» **Page extract**:
::::::::::
All of a sudden, shaky banks are back in the news.

For codgers like me, 2008 isn’t all that long ago, but for a significant proportion of the economically active U.S. population, this may all be new and strange.

And even many economists may wonder, is this the biblical “cloud no bigger than a man’s hand” suddenly rising out of the sea that turns into a torrent of financial failures? Or are Silicon Valley Bank, Signature Bank, First Republic and Credit Suisse just anomalous blips that will be forgotten by Memorial Day?

Who knows? As pundits by the score debate whether this is a “bailout” that incentivizes “moral hazard,” or a failure or regulation, it is clear that many intelligent laypersons don’t really understand banking. So let’s step back and review relevant basics.

Banks are financial intermediaries. They link people who have money now but want to spend it later with others who want to spend now and are willing and able to pay it back later. The latter group, borrowers, pay interest. Savers may receive interest or may simply benefit from payment services such as checking accounts.

As intermediaries, banks also perform transformations. These may be in size or denomination — on one hand, thousands of household accounts, each with a few hundred to a few thousand dollars saved, get turned into loans to buy $10 million locomotives. On the other, $20 million from a single pension fund may be transformed into thousands of credit card accounts with balances of a few hundred to a few thousand bucks.

Transformations may be in time. In old-time savings-and-loan banks, most accounts could be emptied whenever the owner wanted, but the idea was that most would keep their money in long enough to make 30-year mortgage loans that went into those account holders’ neighbors’ homes. This was not a problem as long as the overall deposit base remained stable, just as it is for checking accounts used as a source of funds for longer-term business loans.

Finally, intermediation and transformation may be in risk. A tangible fraction of mortgages, auto loans and credit card accounts don’t get paid — but a bank with thousands of such accounts, and collateral, can manage its pricing to cover losses. Depositors run no risk, if their savings are under the amount covered by the Federal Deposit Insurance Corp. and little above that. Banks themselves pay the premium for this insurance, not taxpayers, yet banks also charge customer fees to protect their bottom lines.

Moreover, many thousands of households may have a money market fund in their retirement accounts. Those funds may buy financial commercial paper banks sell to get money wholesale to make consumer credit loans. The people with the retirement account run no risk because of the two-stage intermediation, retirement saver to mutual fund to bank to borrower.

Understand also, that there are two ways a bank can “go bust.” One is illiquidity, the inability to turn assets like collateral, loans and investments into cash rapidly enough to meet demands for cash, even if the value of assets the bank has exceeds the liabilities it owes. The other is insolvency, when the amount a bank owes is greater than what it owns.

Many bank failures of the “run-on the bank” type shown in the movie “It’s a Wonderful Life,” are caused by illiquidity. The film’s fictional small-town “Bailey Building & Loan” made mortgage loans that were being repaid, but when all the depositors wanted to withdraw passbook savings at the same time, banker George Bailey could not demand that mortgages be paid early. His family’s savings and loan would “go bust.”
::::::::::
» **Entries provided**:
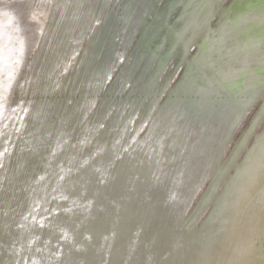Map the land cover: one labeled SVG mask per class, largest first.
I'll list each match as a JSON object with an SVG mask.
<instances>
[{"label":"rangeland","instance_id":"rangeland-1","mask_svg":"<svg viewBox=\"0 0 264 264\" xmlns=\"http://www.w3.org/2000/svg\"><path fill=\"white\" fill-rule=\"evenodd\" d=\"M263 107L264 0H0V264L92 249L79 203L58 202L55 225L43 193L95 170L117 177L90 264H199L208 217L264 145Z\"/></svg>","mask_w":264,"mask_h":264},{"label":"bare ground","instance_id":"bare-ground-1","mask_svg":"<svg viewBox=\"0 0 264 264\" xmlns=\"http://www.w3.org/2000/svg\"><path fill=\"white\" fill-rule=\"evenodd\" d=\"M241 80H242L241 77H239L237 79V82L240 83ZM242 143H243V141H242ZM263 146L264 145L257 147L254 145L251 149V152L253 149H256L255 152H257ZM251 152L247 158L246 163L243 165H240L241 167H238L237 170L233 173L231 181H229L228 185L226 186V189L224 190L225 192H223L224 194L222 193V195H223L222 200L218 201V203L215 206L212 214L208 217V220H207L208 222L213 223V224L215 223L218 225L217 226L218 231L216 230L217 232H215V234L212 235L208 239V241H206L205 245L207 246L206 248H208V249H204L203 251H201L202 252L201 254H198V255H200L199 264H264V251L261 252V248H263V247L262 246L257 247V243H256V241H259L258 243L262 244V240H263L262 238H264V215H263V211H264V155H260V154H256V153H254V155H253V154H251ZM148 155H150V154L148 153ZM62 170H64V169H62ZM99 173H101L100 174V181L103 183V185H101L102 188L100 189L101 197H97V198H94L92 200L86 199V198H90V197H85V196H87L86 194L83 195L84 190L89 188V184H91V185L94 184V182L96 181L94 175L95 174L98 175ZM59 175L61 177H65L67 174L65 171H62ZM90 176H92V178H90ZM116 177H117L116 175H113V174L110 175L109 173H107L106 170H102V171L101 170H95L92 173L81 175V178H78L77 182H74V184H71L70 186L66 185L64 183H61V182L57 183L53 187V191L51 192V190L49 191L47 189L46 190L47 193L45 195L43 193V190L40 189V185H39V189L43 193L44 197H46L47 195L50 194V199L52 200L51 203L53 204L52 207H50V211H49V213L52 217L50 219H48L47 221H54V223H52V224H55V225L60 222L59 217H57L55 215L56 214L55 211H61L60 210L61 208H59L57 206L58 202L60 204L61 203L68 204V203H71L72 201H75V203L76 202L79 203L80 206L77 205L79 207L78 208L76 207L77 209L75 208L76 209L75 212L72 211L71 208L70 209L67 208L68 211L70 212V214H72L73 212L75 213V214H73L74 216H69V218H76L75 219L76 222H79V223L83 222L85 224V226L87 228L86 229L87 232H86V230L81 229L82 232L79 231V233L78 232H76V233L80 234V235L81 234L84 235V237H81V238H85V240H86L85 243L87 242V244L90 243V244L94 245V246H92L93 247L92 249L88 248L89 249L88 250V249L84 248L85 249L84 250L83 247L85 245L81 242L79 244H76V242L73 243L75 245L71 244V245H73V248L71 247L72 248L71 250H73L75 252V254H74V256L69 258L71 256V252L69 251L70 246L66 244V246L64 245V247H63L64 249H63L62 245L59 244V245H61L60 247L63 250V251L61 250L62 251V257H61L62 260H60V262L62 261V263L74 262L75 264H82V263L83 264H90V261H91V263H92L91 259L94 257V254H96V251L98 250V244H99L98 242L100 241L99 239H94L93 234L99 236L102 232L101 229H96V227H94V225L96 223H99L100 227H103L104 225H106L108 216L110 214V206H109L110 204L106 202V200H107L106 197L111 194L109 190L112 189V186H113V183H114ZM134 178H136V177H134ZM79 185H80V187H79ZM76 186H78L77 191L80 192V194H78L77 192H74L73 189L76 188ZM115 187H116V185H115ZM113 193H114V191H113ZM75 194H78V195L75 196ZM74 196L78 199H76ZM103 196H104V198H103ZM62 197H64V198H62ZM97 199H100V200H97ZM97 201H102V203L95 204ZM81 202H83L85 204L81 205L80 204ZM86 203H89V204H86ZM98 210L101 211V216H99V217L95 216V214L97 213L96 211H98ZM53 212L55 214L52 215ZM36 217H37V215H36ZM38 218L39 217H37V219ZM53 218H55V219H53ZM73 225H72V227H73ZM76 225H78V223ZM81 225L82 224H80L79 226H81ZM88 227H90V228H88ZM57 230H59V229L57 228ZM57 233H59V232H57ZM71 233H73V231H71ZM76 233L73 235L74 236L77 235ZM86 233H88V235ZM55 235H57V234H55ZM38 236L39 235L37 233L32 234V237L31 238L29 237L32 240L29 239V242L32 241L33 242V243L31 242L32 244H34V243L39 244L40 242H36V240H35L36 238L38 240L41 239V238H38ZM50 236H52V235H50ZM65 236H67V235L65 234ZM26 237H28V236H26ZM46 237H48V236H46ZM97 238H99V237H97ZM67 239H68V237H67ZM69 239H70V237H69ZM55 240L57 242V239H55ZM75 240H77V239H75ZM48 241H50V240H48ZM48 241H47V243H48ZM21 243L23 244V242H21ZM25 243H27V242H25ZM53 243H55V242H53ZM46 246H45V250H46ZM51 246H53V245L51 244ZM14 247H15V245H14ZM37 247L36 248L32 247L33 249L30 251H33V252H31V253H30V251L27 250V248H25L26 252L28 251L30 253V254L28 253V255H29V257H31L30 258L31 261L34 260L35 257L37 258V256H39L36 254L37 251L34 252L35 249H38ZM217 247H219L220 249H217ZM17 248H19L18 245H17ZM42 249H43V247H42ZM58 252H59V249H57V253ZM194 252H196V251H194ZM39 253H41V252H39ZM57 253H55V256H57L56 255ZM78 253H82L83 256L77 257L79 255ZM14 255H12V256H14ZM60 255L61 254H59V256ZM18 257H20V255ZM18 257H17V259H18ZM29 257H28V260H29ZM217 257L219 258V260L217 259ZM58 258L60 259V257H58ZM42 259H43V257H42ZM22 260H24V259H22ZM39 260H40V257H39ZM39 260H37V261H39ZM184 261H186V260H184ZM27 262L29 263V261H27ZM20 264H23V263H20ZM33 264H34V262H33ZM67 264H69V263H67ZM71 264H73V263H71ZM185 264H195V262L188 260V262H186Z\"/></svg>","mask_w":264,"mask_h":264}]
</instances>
::::::::::
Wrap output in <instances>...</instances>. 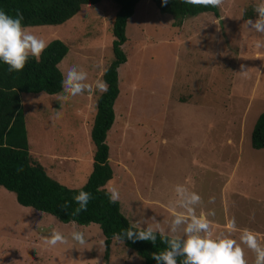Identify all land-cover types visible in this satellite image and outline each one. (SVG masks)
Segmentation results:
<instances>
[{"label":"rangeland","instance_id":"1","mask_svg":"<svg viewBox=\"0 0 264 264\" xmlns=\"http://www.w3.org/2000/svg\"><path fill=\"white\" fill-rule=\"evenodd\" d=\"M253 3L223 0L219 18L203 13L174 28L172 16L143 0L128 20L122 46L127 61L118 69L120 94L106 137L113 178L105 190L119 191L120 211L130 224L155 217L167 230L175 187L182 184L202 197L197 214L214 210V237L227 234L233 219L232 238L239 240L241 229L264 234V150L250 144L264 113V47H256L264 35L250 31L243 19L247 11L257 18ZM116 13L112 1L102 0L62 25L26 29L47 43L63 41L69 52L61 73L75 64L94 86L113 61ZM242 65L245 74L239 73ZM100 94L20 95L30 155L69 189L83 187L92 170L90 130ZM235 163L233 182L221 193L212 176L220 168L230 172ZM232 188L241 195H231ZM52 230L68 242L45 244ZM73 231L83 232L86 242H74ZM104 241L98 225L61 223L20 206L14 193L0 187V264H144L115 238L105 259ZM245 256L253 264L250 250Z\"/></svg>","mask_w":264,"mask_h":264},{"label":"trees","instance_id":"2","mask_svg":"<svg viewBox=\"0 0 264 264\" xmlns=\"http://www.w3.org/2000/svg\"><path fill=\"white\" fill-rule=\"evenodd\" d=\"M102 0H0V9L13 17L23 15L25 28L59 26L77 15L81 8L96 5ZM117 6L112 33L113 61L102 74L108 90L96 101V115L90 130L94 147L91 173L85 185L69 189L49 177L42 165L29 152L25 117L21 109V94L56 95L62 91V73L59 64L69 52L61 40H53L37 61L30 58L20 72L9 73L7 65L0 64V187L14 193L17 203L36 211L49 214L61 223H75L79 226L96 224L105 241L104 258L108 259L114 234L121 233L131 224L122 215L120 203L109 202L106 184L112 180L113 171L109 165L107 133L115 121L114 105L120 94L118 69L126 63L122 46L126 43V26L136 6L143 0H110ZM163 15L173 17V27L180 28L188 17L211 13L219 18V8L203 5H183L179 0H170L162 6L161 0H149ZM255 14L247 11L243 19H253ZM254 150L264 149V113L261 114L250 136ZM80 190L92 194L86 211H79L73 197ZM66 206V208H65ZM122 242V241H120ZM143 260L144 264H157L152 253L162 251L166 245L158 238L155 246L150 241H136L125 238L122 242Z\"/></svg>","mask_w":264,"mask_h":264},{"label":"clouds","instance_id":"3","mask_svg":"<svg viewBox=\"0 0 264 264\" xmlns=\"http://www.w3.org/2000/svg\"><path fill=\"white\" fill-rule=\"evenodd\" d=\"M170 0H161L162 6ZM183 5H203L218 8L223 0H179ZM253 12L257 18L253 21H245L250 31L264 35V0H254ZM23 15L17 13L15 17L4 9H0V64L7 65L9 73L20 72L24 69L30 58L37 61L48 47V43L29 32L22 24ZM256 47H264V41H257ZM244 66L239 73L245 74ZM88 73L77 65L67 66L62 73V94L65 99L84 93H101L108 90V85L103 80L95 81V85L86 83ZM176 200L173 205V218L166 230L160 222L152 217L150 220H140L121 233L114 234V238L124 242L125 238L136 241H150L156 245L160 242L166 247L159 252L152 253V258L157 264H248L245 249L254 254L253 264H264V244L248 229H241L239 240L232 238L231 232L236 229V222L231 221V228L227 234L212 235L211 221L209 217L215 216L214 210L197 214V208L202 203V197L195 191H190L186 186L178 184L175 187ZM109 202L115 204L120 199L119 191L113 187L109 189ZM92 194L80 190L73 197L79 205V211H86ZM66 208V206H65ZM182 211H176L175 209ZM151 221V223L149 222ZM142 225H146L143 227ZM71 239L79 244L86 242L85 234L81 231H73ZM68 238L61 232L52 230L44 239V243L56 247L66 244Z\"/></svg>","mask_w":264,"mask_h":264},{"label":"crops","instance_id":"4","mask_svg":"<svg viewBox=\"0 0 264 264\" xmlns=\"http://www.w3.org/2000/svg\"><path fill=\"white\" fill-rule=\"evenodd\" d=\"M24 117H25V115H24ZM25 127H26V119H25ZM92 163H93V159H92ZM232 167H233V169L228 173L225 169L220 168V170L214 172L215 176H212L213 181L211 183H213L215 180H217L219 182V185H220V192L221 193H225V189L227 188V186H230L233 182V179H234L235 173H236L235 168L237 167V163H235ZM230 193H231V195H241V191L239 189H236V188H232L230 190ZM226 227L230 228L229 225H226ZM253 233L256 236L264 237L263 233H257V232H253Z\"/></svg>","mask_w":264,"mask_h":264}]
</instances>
::::::::::
» **Goals**:
a) Answer these questions from the banking article:
(i) Which four banks does it name?
(ii) Who pays the premium for Federal Deposit Insurance Corp. coverage?
(iii) What is the name of the fictional savings and loan in "It's a Wonderful Life"?
b) Reproduce the banking article's passage starting with "And even many" and going on through "review relevant basics.".

» **The solutions**:
a)
(i) Silicon Valley Bank, Signature Bank, First Republic and Credit Suisse.
(ii) The banks themselves, not taxpayers.
(iii) Bailey Building & Loan.

b)
And even many economists may wonder, is this the biblical “cloud no bigger than a man’s hand” suddenly rising out of the sea that turns into a torrent of financial failures? Or are Silicon Valley Bank, Signature Bank, First Republic and Credit Suisse just anomalous blips that will be forgotten by Memorial Day?

Who knows? As pundits by the score debate whether this is a “bailout” that incentivizes “moral hazard,” or a failure or regulation, it is clear that many intelligent laypersons don’t really understand banking. So let’s step back and review relevant basics.